More here, with video.

To be fair to Man-on-Dog Santorum, I've got to say that he's always very pleasant. I mean, he's always ramming his foot down his throat, but he's very personable about it. So that's, at least, a start.

The problem here, as always, is that, while religion, as culture and identity, deserves a fair amount of tolerance and respect simply for what it is, culture and identity, it necessarily gives up some of that protection the moment it begins to assert itself into the wider secular world. That is, it's one thing to require believers or parishioners, whatever, to behave in a particular way: it's quite another to insist that the government require everybody to behave that way. So when guys like Santorum start to say things like this publicly, the kid gloves are off. He's now competing in the marketplace of ideas, and competition there is fierce. Consequently, ideas and statements that may very well be the greatest ever within the confines of a particular religious point of view can very easily be considered bigoted elsewhere.

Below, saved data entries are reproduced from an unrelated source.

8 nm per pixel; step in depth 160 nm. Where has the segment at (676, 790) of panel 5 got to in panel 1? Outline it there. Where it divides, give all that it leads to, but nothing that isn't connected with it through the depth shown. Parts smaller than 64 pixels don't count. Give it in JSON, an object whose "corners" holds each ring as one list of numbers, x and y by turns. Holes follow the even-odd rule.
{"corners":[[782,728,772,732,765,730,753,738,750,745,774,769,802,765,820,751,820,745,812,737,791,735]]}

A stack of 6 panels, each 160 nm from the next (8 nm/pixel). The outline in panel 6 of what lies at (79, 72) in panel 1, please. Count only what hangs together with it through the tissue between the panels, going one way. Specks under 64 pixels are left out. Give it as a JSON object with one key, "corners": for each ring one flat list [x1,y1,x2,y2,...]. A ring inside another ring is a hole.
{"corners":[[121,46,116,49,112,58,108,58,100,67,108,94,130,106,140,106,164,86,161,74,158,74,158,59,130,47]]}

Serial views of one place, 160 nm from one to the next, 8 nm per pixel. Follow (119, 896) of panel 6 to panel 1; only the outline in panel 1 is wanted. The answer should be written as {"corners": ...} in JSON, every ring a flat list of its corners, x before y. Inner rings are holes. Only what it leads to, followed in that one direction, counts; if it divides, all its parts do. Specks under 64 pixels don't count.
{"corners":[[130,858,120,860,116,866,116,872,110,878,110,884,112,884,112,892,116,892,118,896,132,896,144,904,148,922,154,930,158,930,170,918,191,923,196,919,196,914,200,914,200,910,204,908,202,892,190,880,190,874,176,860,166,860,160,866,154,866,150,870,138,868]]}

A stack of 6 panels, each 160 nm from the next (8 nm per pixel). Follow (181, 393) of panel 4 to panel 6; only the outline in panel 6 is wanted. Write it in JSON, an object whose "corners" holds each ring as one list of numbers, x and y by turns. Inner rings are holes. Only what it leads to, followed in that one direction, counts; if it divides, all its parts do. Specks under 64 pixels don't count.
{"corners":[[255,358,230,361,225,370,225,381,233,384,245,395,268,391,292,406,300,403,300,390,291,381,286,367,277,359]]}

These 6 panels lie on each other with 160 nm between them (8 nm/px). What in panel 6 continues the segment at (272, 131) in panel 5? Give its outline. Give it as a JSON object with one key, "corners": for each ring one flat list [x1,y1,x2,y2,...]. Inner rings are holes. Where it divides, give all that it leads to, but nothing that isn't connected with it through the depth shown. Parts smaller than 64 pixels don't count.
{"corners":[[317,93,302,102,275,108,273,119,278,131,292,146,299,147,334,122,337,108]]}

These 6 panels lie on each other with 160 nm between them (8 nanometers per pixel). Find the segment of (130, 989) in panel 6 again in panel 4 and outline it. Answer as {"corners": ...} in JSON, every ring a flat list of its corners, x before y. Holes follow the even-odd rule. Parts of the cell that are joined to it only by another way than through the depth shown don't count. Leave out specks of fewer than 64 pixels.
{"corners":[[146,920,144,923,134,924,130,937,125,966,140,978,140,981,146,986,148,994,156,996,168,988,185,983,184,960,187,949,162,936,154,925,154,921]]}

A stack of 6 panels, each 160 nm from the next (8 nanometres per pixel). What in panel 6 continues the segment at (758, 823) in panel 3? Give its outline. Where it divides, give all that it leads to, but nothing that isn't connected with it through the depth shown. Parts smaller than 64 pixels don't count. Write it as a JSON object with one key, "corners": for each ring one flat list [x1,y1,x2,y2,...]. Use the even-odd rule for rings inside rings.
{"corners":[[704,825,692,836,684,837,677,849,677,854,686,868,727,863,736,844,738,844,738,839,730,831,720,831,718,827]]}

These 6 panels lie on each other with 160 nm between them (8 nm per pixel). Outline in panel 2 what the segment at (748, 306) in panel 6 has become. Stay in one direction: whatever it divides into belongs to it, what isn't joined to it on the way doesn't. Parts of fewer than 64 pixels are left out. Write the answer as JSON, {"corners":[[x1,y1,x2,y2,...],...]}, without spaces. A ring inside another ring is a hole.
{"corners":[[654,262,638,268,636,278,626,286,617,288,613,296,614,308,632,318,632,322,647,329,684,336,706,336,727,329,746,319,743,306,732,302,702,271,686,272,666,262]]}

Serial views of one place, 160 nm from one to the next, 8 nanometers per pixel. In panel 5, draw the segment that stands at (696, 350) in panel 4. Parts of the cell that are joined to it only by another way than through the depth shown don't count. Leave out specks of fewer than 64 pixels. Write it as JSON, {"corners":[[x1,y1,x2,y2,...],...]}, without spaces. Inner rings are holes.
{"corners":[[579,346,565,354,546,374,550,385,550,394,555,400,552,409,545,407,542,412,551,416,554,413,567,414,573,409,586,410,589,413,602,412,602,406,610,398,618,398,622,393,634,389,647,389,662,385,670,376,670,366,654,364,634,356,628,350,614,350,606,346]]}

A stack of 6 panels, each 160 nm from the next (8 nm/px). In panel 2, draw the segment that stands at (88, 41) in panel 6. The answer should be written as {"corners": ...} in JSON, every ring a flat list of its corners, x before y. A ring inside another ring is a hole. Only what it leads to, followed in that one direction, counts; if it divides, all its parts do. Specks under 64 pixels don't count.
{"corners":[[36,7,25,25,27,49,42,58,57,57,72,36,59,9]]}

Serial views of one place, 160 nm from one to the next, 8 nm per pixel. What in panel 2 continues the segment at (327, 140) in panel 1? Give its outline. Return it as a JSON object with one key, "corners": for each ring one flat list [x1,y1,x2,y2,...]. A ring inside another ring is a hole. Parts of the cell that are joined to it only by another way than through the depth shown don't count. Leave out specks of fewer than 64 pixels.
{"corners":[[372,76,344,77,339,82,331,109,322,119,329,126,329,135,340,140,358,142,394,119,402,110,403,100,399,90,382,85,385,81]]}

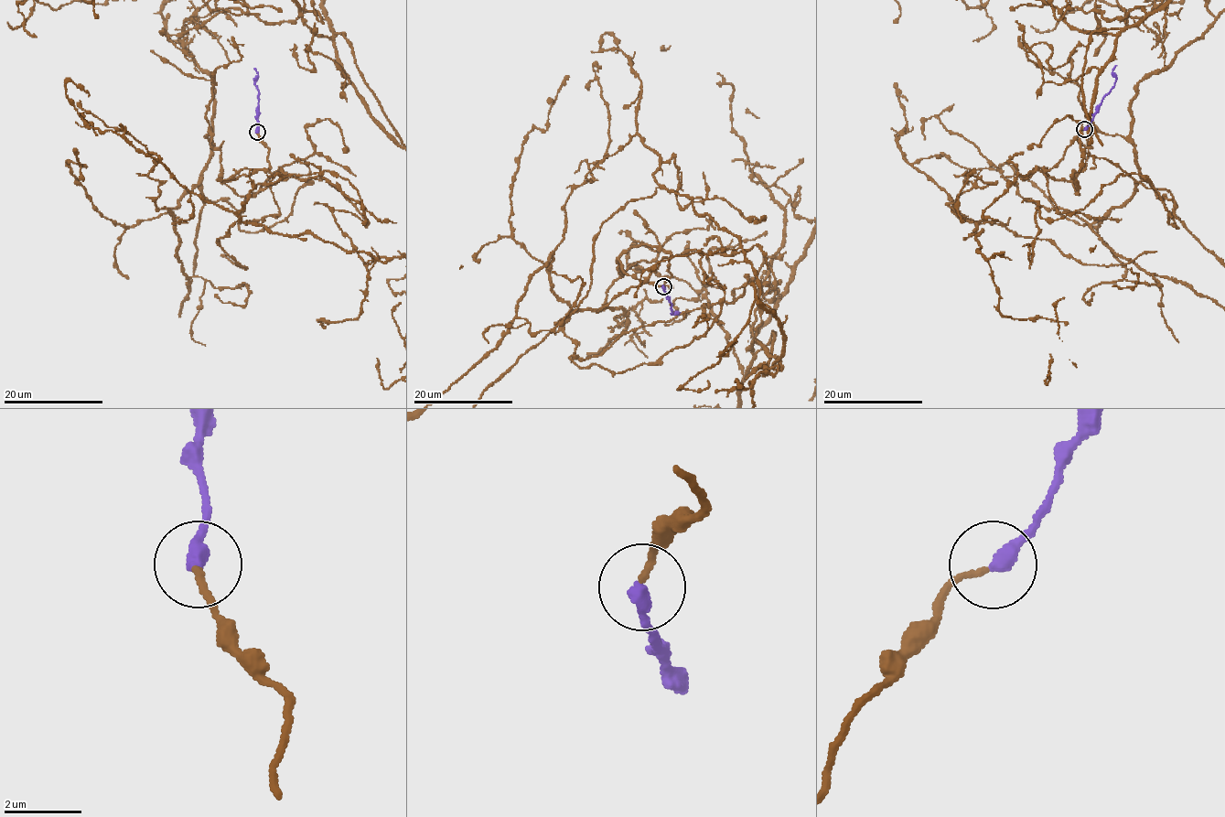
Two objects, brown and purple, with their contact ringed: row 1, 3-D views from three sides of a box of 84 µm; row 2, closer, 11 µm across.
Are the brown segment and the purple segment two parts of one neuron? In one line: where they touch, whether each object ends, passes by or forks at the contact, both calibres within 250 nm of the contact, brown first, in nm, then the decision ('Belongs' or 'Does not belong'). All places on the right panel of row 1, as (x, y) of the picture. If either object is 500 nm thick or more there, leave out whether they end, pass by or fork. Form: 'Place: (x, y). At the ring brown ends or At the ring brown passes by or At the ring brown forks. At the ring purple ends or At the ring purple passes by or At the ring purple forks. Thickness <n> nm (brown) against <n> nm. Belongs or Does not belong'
Place: (1084, 129). At the ring brown ends. At the ring purple ends. Thickness 150 nm (brown) against 380 nm. Belongs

This is actually a pretty simple concept: say and do whatever crazy shit you want among your brethren, but be ready for stiff resistance from others when you start talking shit out on the street. You don't get a free pass just because you're religious. This is a democracy, not your church. Why is this so tough to understand?

And it's not like Christians, some Christians, anyway, have a problem with criticizing religion. Muslims, for instance, and Mormons, too, for that matter, have faced scathing and sometimes vicious rhetorical attacks from fundamentalist Christians for decades. Isn't that bigoted, too? Well, no, of course not. In the public realm, most ideas are fair game. It's just that it would be nice if these whiny Christians could take it as well as they dish it out.